Task statement:
Without changing a single word, output each entry.

Supplied data:
====
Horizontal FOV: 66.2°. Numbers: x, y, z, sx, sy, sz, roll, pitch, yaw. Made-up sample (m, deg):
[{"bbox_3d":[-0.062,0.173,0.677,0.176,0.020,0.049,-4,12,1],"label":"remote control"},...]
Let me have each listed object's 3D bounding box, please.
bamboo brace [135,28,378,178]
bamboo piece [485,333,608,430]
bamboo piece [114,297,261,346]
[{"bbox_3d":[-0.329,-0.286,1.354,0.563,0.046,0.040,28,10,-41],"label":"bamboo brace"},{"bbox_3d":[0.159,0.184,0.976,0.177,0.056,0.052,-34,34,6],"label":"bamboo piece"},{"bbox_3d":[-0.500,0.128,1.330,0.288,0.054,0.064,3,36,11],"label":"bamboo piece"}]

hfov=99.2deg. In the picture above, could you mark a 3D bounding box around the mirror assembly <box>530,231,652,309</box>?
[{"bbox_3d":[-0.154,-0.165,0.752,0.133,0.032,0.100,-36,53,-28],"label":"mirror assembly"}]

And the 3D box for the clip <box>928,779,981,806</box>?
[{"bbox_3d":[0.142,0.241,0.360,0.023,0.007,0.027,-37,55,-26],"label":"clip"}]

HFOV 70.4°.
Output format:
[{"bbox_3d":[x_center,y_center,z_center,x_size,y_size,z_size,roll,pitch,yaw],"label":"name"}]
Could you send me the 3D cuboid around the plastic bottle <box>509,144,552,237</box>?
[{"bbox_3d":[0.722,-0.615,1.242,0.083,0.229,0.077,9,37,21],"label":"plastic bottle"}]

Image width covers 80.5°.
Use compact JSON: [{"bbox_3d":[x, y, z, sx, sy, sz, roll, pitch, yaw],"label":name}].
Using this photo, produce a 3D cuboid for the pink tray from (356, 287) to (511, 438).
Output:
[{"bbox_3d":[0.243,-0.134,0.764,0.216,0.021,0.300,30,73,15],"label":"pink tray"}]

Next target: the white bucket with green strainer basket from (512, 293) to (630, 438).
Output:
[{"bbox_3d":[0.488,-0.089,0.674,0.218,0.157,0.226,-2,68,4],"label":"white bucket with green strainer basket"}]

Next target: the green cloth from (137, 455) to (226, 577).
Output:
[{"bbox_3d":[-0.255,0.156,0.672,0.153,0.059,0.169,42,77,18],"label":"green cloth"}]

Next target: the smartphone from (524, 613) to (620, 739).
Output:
====
Answer to this problem:
Horizontal FOV: 66.2°. Numbers: x, y, z, sx, sy, sz, roll, pitch, yaw. Made-up sample (m, deg):
[{"bbox_3d":[-0.062,0.173,0.677,0.176,0.020,0.049,-4,12,1],"label":"remote control"},...]
Let me have each listed object's 3D bounding box, please.
bamboo brace [135,28,378,178]
bamboo piece [485,333,608,430]
bamboo piece [114,297,261,346]
[{"bbox_3d":[-0.329,-0.286,1.354,0.563,0.046,0.040,28,10,-41],"label":"bamboo brace"},{"bbox_3d":[0.159,0.184,0.976,0.177,0.056,0.052,-34,34,6],"label":"bamboo piece"},{"bbox_3d":[-0.500,0.128,1.330,0.288,0.054,0.064,3,36,11],"label":"bamboo piece"}]

hfov=99.2deg. In the picture above, could you mark a 3D bounding box around the mirror assembly <box>530,231,652,309</box>?
[{"bbox_3d":[-0.154,-0.165,0.752,0.133,0.032,0.100,-36,53,-28],"label":"mirror assembly"}]

And the 3D box for the clip <box>928,779,981,806</box>?
[{"bbox_3d":[0.142,0.241,0.360,0.023,0.007,0.027,-37,55,-26],"label":"clip"}]

HFOV 70.4°.
Output format:
[{"bbox_3d":[x_center,y_center,z_center,x_size,y_size,z_size,roll,pitch,yaw],"label":"name"}]
Could you send me the 3D cuboid around the plastic bottle <box>509,144,552,237</box>?
[{"bbox_3d":[0.722,-0.615,1.242,0.083,0.229,0.077,9,37,21],"label":"plastic bottle"}]

Image width covers 80.5°.
Use compact JSON: [{"bbox_3d":[x, y, z, sx, sy, sz, roll, pitch, yaw],"label":name}].
Using this photo, produce a 3D cuboid for the pink tray from (356, 287) to (511, 438).
Output:
[{"bbox_3d":[0.243,-0.134,0.764,0.216,0.021,0.300,30,73,15],"label":"pink tray"}]

Next target: the white bucket with green strainer basket from (512, 293) to (630, 438).
Output:
[{"bbox_3d":[0.488,-0.089,0.674,0.218,0.157,0.226,-2,68,4],"label":"white bucket with green strainer basket"}]

Next target: the green cloth from (137, 455) to (226, 577).
Output:
[{"bbox_3d":[-0.255,0.156,0.672,0.153,0.059,0.169,42,77,18],"label":"green cloth"}]

Next target: the smartphone from (524, 613) to (620, 739).
Output:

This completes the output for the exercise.